Das sei aber nicht allein Sache des Verbrauchers, sondern müsse gesamtgesellschaftlich gedacht werden, erklärte Jakob von Uexküll, Gründer des Weltzukunftsrates und Stifter des Alternativen Nobelpreises. Er glaubt, dass ohne neue Verhaltens- und Denkmuster eine wirkliche Ökowirtschaft nicht möglich sei.  Der Zukunftsforscher denkt über großangelegte Recyclingsysteme, Steuern auf Ressourcen und einen Ersatz des BIP durch eine Messung der gesamten Wirtschaftsleistung an einem Indikator für ökologischen Fortschritt nach. „Das Problem ist nicht, dass wir keine neuen Ideen haben, problematisch sind die alten Ideen, die uns beherrschen“, beschwor Uexküll.
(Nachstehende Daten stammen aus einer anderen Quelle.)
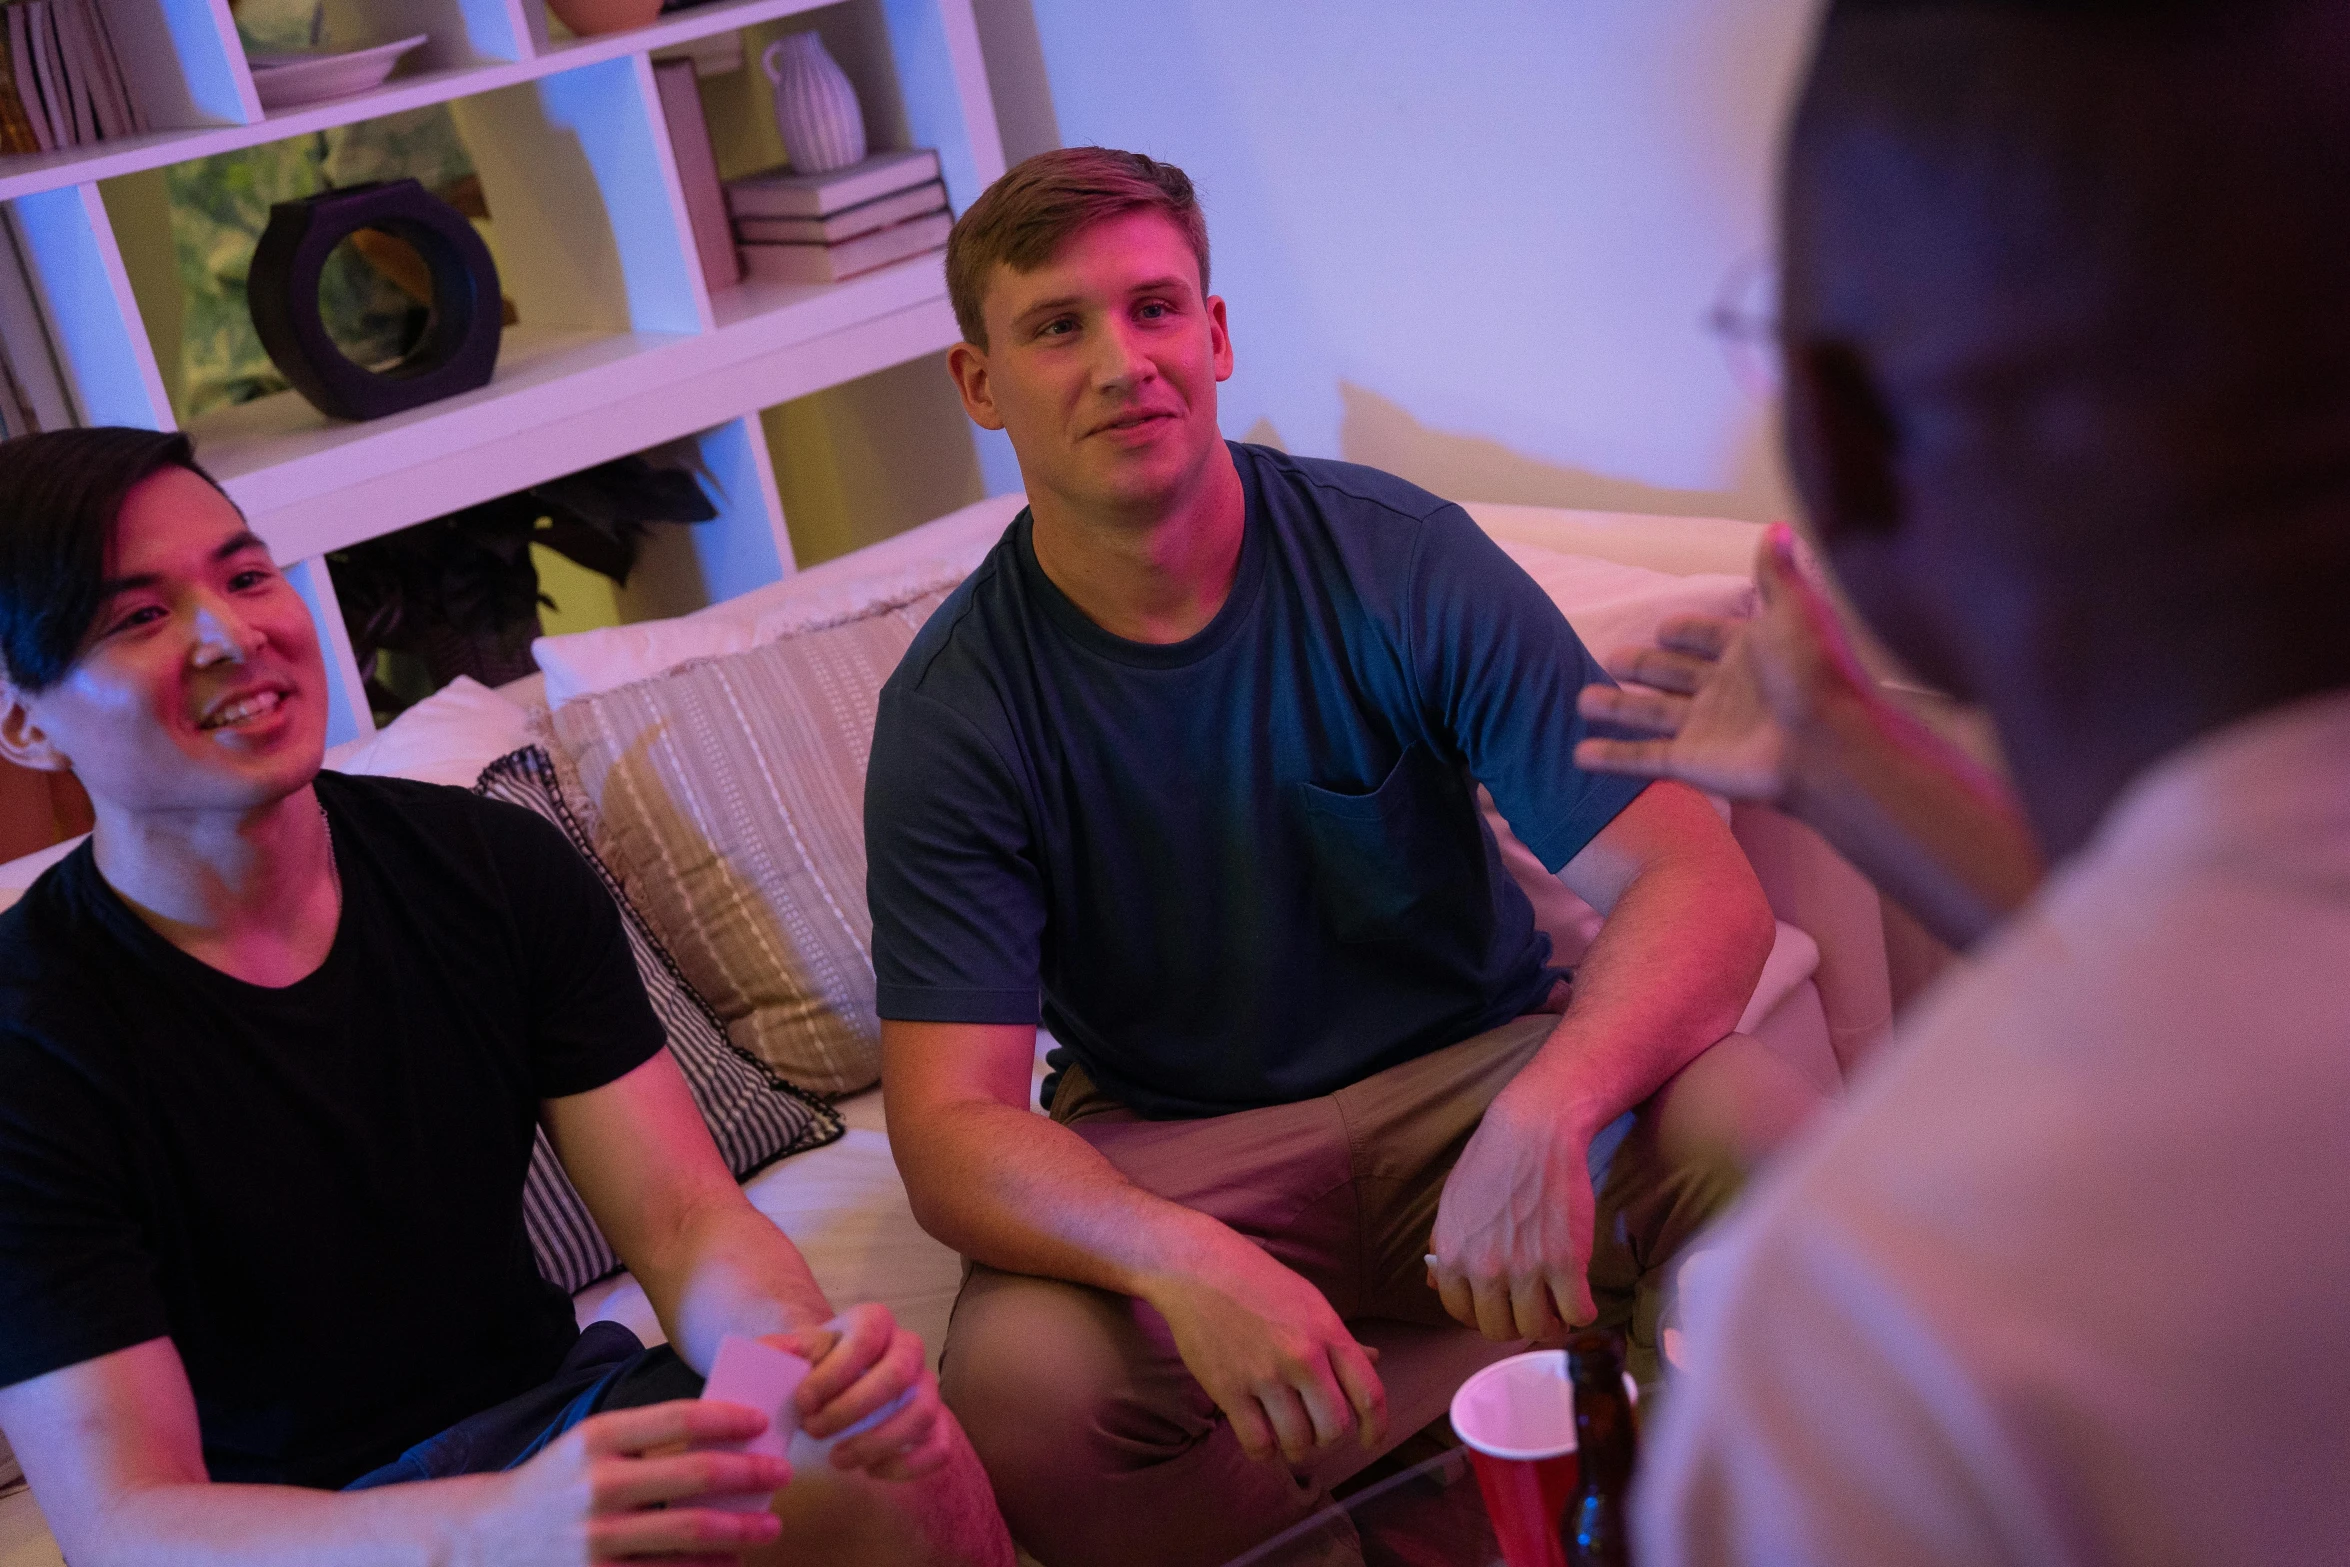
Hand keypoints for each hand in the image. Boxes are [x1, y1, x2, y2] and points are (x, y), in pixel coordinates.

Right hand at [470, 1399, 789, 1565]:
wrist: (486, 1540)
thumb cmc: (557, 1484)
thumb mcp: (589, 1446)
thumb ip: (647, 1438)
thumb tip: (727, 1433)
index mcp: (597, 1438)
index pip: (679, 1417)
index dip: (729, 1417)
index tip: (761, 1422)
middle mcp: (597, 1486)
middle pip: (697, 1476)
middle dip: (750, 1475)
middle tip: (783, 1473)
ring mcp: (597, 1539)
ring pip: (691, 1533)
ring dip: (741, 1530)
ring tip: (770, 1526)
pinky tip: (728, 1563)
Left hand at [767, 1302, 951, 1481]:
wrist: (831, 1391)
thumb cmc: (811, 1371)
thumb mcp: (791, 1355)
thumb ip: (780, 1353)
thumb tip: (785, 1355)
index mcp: (874, 1322)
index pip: (868, 1336)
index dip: (835, 1371)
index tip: (802, 1401)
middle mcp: (907, 1349)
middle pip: (900, 1374)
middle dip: (852, 1409)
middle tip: (814, 1431)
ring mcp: (926, 1387)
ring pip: (923, 1412)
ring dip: (877, 1442)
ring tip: (836, 1459)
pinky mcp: (935, 1424)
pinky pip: (939, 1446)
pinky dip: (906, 1465)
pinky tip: (870, 1471)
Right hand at [1145, 1228, 1386, 1465]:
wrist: (1199, 1269)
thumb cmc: (1259, 1283)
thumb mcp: (1311, 1302)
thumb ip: (1341, 1339)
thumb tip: (1375, 1361)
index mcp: (1328, 1333)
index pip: (1369, 1395)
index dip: (1376, 1428)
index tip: (1370, 1442)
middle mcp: (1302, 1357)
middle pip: (1335, 1428)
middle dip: (1328, 1438)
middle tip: (1314, 1430)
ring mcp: (1264, 1375)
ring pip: (1297, 1442)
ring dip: (1296, 1447)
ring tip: (1286, 1435)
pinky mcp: (1228, 1390)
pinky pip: (1258, 1444)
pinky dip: (1264, 1451)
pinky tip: (1261, 1437)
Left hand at [1429, 1069, 1594, 1342]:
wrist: (1533, 1132)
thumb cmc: (1491, 1162)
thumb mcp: (1451, 1204)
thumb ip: (1442, 1247)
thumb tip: (1435, 1283)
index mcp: (1452, 1258)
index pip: (1461, 1315)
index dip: (1483, 1313)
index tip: (1500, 1304)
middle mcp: (1485, 1270)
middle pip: (1499, 1330)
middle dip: (1516, 1322)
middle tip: (1531, 1305)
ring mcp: (1527, 1269)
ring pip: (1538, 1329)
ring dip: (1550, 1323)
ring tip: (1557, 1305)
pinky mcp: (1567, 1262)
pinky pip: (1577, 1314)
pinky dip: (1582, 1314)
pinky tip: (1581, 1297)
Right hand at [1575, 523, 1872, 806]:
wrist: (1822, 743)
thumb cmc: (1810, 671)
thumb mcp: (1794, 610)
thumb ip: (1776, 572)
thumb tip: (1778, 526)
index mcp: (1749, 651)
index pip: (1710, 637)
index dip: (1688, 631)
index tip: (1663, 627)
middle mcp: (1724, 689)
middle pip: (1673, 675)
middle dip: (1644, 667)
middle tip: (1612, 657)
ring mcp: (1704, 728)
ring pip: (1649, 713)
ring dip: (1617, 708)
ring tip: (1582, 700)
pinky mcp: (1689, 761)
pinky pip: (1643, 757)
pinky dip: (1612, 757)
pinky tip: (1580, 755)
Ebenso alarmierend waren die Vorträge über die Anpassungsstrategien an die schon derzeit spürbaren Klimaveränderungen. Ministerialbeamte aus Großbritannien und den Niederlanden schilderten, wie neue unwetterfeste Infrastrukturprojekte wie Strassen geplant und sichere Gebäude – wie Schulen – in Angriff genommen würden.
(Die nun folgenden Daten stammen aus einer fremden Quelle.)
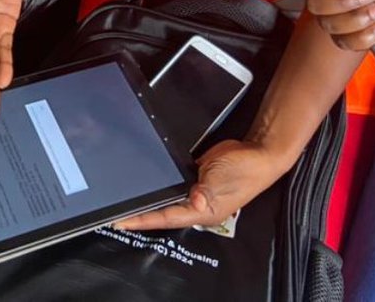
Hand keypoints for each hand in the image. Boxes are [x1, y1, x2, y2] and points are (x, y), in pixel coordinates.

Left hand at [113, 139, 285, 231]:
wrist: (257, 152)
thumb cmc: (243, 169)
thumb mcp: (220, 181)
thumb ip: (204, 192)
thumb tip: (193, 200)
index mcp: (202, 212)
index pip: (166, 218)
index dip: (143, 220)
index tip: (122, 221)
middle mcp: (197, 206)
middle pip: (164, 212)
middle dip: (142, 214)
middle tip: (117, 213)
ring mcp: (196, 193)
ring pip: (168, 200)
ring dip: (150, 200)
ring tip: (126, 201)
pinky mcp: (195, 179)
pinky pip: (174, 185)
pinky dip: (161, 185)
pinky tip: (147, 183)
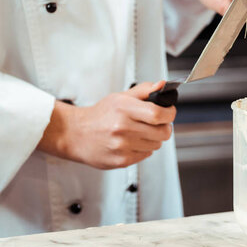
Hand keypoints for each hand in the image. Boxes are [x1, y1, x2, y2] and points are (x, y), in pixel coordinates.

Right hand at [37, 81, 175, 169]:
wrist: (76, 134)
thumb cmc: (100, 115)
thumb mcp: (120, 97)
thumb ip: (144, 91)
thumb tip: (162, 85)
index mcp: (124, 109)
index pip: (159, 114)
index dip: (170, 113)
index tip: (169, 112)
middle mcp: (123, 128)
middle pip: (163, 132)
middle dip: (164, 127)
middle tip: (156, 124)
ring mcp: (122, 146)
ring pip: (157, 145)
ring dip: (153, 139)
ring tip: (139, 133)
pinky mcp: (121, 160)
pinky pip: (146, 155)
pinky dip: (143, 149)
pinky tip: (131, 142)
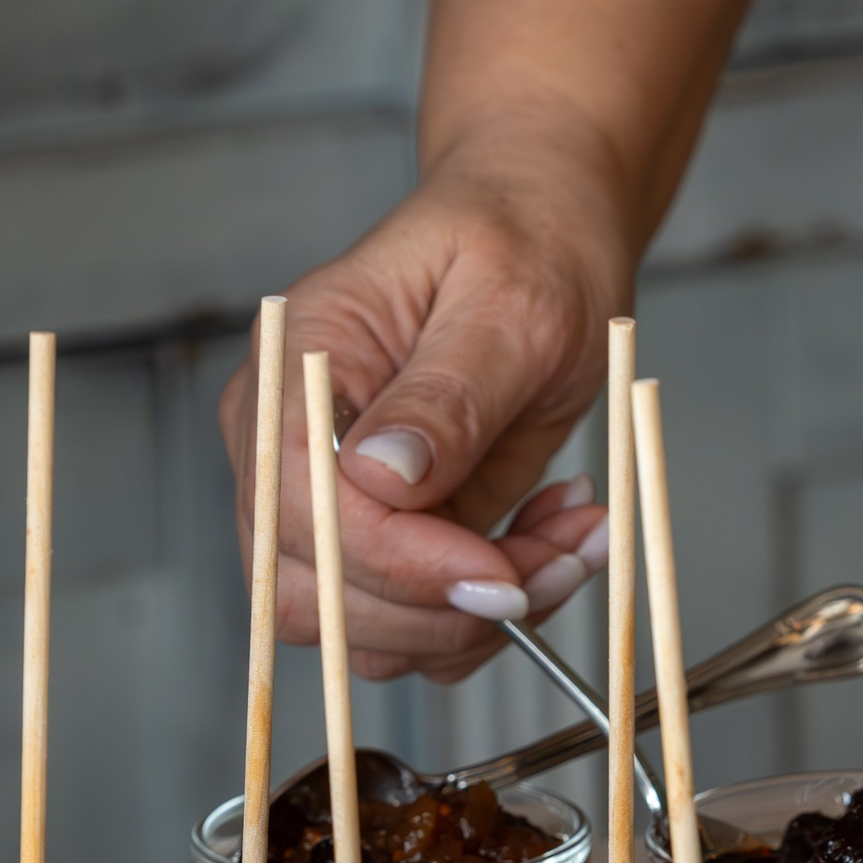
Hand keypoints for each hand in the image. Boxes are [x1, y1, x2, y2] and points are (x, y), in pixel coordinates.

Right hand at [217, 120, 627, 679]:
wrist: (546, 232)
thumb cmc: (524, 241)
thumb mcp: (509, 303)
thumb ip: (447, 394)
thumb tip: (379, 476)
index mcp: (298, 370)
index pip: (302, 508)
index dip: (398, 564)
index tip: (498, 573)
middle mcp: (291, 445)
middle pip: (317, 596)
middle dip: (444, 609)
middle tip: (557, 561)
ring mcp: (335, 501)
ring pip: (369, 630)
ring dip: (480, 620)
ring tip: (571, 543)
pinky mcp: (392, 537)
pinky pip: (424, 620)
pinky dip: (497, 611)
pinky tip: (556, 542)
Umweltschützer wie der Biologe Graham Bennett vom niederländischen Forscherzentrum Syzygy machen sich zunehmend um das Ökosystem Europas Sorgen. Allein bei einem wahrscheinlichen Temperaturanstieg von 1,5 bis 2,5 Grad seien in Europa rund 20 bis 30 Prozent der Pflanzen- und Tierwelt gefährdet. Durch die Erwärmung verlagerten sich die Arten in den Norden Europas. Vor allem für bestimmte Tierarten wie Amphibien müssten deshalb “Öko-Korridore” zwischen den Naturschutzgebieten geschaffen werden.

Angesichts der zunehmenden visiblen Zeichen des Klimawandels laufen die Anpassungsprozesse auf Hochtouren. Trotzdem hofft die Mehrheit der Teilnehmer der Green Week, dass Schlimmeres noch mit einem ambitionierten Klimaabkommen und einer ökologischen Technologierevolution verhindert werden kann.